My reading of this text is that you cannot assume anything about the integrity of data pending for write on a given file descriptor if you close that file descriptor, but that the behavior of calling close in this situation is not undefined, and certainly is not permitted to corrupt other files.
However, as the attached test program shows, glibc's AIO implementation DOES corrupt other files when close is called on a file descriptor with pending AIO operations and the file descriptor number gets reused. I've used pipes to control the timing in this example (and sometimes it still requires a few tries to hit the bug), but it could happen just as well with regular files.
As long as AIO is being implemented with threads on top of regular POSIX file operations, rather than via direct kernel support, I believe one of the following two solutions must be used:
1. Modify close() to attempt to cancel any pending AIO requests and block until they have all successfully completed or cancelled. This is very difficult, since close() is required to be async-signal-safe.

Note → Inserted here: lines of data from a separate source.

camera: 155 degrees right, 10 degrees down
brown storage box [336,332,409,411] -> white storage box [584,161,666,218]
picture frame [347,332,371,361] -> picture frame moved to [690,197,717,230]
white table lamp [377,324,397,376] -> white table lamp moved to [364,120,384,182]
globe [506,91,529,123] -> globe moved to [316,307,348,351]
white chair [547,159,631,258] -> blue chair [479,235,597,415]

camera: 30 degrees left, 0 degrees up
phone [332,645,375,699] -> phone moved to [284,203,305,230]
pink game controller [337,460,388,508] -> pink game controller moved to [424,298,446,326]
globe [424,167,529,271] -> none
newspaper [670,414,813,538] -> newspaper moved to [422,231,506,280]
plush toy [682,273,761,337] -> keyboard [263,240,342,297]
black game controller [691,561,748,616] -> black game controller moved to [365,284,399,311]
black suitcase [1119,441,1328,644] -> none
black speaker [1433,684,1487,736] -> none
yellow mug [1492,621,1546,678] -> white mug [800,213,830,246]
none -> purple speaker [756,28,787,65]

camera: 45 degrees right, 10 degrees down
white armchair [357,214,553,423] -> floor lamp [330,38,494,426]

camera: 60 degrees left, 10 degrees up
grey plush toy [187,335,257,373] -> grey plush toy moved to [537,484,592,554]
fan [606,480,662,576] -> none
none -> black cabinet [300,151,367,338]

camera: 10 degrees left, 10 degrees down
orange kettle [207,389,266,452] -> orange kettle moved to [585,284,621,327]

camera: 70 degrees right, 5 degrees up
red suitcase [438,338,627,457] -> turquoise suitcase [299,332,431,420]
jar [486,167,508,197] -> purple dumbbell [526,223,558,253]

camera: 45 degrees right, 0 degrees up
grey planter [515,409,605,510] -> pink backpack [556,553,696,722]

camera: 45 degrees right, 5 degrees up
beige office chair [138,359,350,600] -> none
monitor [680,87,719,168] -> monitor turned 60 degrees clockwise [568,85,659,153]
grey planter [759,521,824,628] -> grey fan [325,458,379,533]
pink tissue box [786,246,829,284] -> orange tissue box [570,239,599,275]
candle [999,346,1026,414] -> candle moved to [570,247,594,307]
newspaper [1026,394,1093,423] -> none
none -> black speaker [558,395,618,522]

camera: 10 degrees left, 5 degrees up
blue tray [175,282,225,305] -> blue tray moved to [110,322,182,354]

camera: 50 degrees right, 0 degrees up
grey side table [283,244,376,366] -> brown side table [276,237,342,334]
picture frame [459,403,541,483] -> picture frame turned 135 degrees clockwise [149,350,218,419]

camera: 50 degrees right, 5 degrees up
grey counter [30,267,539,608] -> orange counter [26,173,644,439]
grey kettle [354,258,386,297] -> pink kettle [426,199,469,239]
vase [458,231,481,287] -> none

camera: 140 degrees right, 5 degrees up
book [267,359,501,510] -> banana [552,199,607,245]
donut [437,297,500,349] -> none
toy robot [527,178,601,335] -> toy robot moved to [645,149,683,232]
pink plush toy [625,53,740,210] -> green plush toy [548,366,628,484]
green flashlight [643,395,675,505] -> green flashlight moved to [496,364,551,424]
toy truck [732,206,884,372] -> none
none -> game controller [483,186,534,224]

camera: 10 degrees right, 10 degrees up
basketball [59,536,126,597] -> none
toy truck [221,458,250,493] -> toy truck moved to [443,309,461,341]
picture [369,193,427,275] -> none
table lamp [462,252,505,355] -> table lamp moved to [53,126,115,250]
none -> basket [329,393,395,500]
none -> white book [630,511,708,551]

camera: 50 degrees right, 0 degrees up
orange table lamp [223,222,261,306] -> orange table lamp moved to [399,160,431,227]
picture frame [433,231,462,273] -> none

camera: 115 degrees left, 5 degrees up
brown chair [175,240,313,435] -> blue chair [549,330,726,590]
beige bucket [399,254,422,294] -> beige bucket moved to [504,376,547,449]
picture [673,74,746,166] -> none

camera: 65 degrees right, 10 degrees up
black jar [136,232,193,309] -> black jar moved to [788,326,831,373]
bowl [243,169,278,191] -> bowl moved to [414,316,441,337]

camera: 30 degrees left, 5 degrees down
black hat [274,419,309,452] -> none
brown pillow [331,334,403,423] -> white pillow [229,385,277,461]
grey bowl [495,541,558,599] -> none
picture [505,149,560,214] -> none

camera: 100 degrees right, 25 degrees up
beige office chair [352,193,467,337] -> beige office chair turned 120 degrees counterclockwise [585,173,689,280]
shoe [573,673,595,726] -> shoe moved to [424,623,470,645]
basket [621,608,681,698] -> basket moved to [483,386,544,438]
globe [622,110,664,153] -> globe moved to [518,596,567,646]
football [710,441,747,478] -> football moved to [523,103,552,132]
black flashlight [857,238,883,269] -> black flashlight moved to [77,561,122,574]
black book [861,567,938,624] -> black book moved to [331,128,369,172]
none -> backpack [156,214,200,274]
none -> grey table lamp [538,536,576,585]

2. Have the AIO implementation duplicate any file descriptor it's going to work with, using fcntl with F_DUPFD_CLOEXEC, and always use the duplicate. In this case, close() must still be responsible for dissociating the file descriptor number from its AIO work queue so that AIO requests on a new file descriptor don't get appended to the old work queue but instead result in a new one. This still sounds difficult to do in a way that's async-signal-safe, however.
I just noticed that in my test program, I accidentally passed the same AIO control buffer to aio_write twice; this is invalid. Using two copies of the control buffer does not, however, fix the problem. I can submit a revised test case if desired.
Third possibility is generate unique identifier for each open and cancel when identifier mismatches.
Open is not the only way a file descriptor can be obtained; generating the unique id at each fd-creation seems almost impossible. For example, an fd can be inherited across exec, or could be passed over a unix socket or fifo, or could come to exist from a multitude of syscalls.
Also, I think my F_DUPFD_CLOEXEC approach is flawed in that it breaks fcntl locking. Closing the duplicate file descriptor will release any locks on the original file descriptor due to the idiotic design of fcntl locking...
I do see a possible new approach to AIO: have AIO threads call unshare(CLONE_FILES) so that calling close from elsewhere in the program cannot affect the pending AIO operations.